DATASET RECORDS =

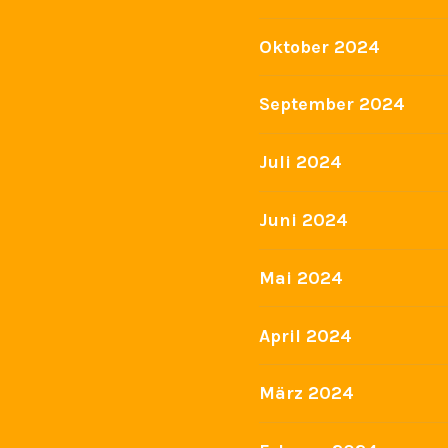
Oktober 2024
September 2024
Juli 2024
Juni 2024
Mai 2024
April 2024
März 2024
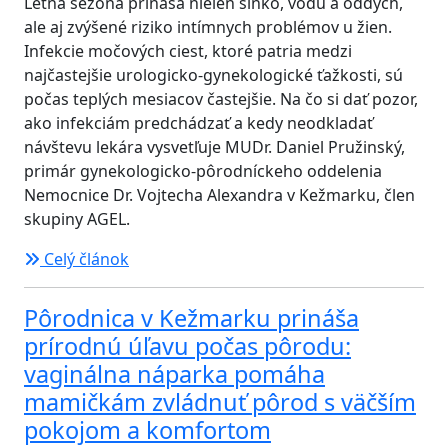
Letná sezóna prináša nielen slnko, vodu a oddych,
ale aj zvýšené riziko intímnych problémov u žien.
Infekcie močových ciest, ktoré patria medzi
najčastejšie urologicko-gynekologické ťažkosti, sú
počas teplých mesiacov častejšie. Na čo si dať pozor,
ako infekciám predchádzať a kedy neodkladať
návštevu lekára vysvetľuje MUDr. Daniel Pružinský,
primár gynekologicko-pôrodníckeho oddelenia
Nemocnice Dr. Vojtecha Alexandra v Kežmarku, člen
skupiny AGEL.
Celý článok
Pôrodnica v Kežmarku prináša
prírodnú úľavu počas pôrodu:
vaginálna náparka pomáha
mamičkám zvládnuť pôrod s väčším
pokojom a komfortom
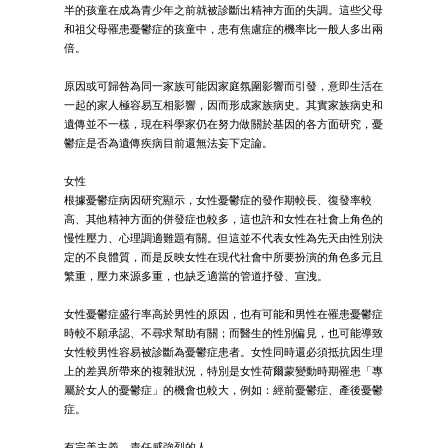
半的孩童在成為青少年之前就被診斷出精神方面的失調。這些父母
和祖父母罹患憂鬱症的孩童中，患有焦慮症的機率比一般人多出兩
倍。
原因或可歸咎為同一家族可能因家庭氛圍影響而引發，意即生活在
一起的家人極容易互相影響，因而形成家族病史。其實家族病史和
遺傳並不一樣，現在科學家仍在努力做關於基因的各方面研究，憂
鬱症是否為遺傳疾病目前還無法妄下定論。
女性
根據憂鬱症病因研究顯示，女性憂鬱症的發作期較長、復發率較
高、其他精神方面的併發症也較多，這也許和女性在社會上角色的
慢性壓力、心理調適難題有關。但這並不代表女性為先天由性別決
定的不良體質，而是反映女性在現代社會中所要扮演的角色多元且
繁重，壓力來源多重，也缺乏適當的管道抒發、宣洩。
女性憂鬱症盛行率高於男性的原因，也有可能和男性在罹患憂鬱症
時較不願承認、不尋求幫助有關；而醫生的性別偏見，也可能導致
女性較男性容易被診斷為憂鬱症患者。女性同時還必須抵抗因生理
上的差異所帶來的複雜狀況，特別是女性荷爾蒙變動時期罹患「專
屬於女人的憂鬱症」的機會也較大，例如：經前憂鬱症、產後憂鬱
症。
有完美主義、責任感強烈的人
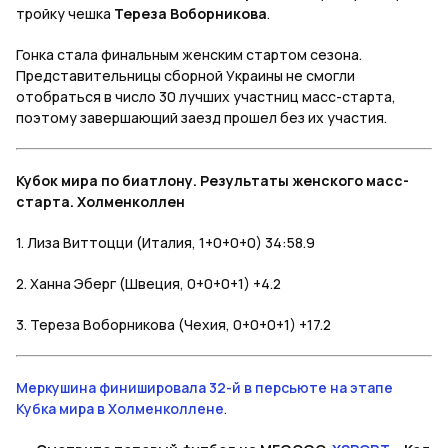
тройку чешка
Тереза Воборникова
.
Гонка стала финальным женским стартом сезона.
Представительницы сборной Украины не смогли
отобраться в число 30 лучших участниц масс-старта,
поэтому завершающий заезд прошел без их участия.
Кубок мира по биатлону. Результаты женского масс-
старта. Холменколлен
1. Лиза Виттоцци (Италия, 1+0+0+0) 34:58.9
2. Ханна Эберг (Швеция, 0+0+0+1) +4.2
3. Тереза Воборникова (Чехия, 0+0+0+1) +17.2
Меркушина финишировала 32-й в персьюте на этапе
Кубка мира в Холменколлене
.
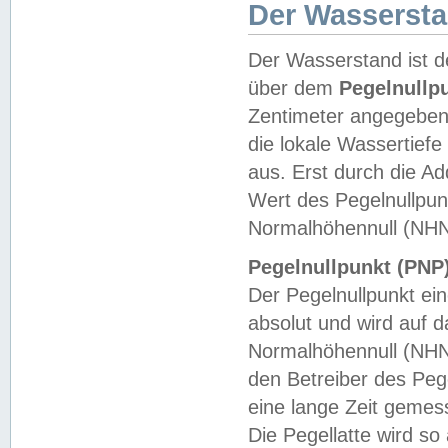
Der Wasserst
Der Wasserstand ist d
über dem
Pegelnullp
Zentimeter angegeben
die lokale Wassertie
aus. Erst durch die A
Wert des Pegelnullpun
Normalhöhennull (NHN
Pegelnullpunkt (PNP)
Der Pegelnullpunkt ei
absolut und wird auf
Normalhöhennull (NHN
den Betreiber des Pege
eine lange Zeit geme
Die Pegellatte wird s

TRY IT =
Nothing but the lines from the line containing "отобраться в число" through the last line of the material may be output, and they must be copied exactly, without pictures.

PROBLEM SOLUTION =
отобраться в число 30 лучших участниц масс-старта,
поэтому завершающий заезд прошел без их участия.
Кубок мира по биатлону. Результаты женского масс-
старта. Холменколлен
1. Лиза Виттоцци (Италия, 1+0+0+0) 34:58.9
2. Ханна Эберг (Швеция, 0+0+0+1) +4.2
3. Тереза Воборникова (Чехия, 0+0+0+1) +17.2
Меркушина финишировала 32-й в персьюте на этапе
Кубка мира в Холменколлене
.
Der Wasserst
Der Wasserstand ist d
über dem
Pegelnullp
Zentimeter angegeben
die lokale Wassertie
aus. Erst durch die A
Wert des Pegelnullpun
Normalhöhennull (NHN
Pegelnullpunkt (PNP)
Der Pegelnullpunkt ei
absolut und wird auf
Normalhöhennull (NHN
den Betreiber des Pege
eine lange Zeit geme
Die Pegellatte wird s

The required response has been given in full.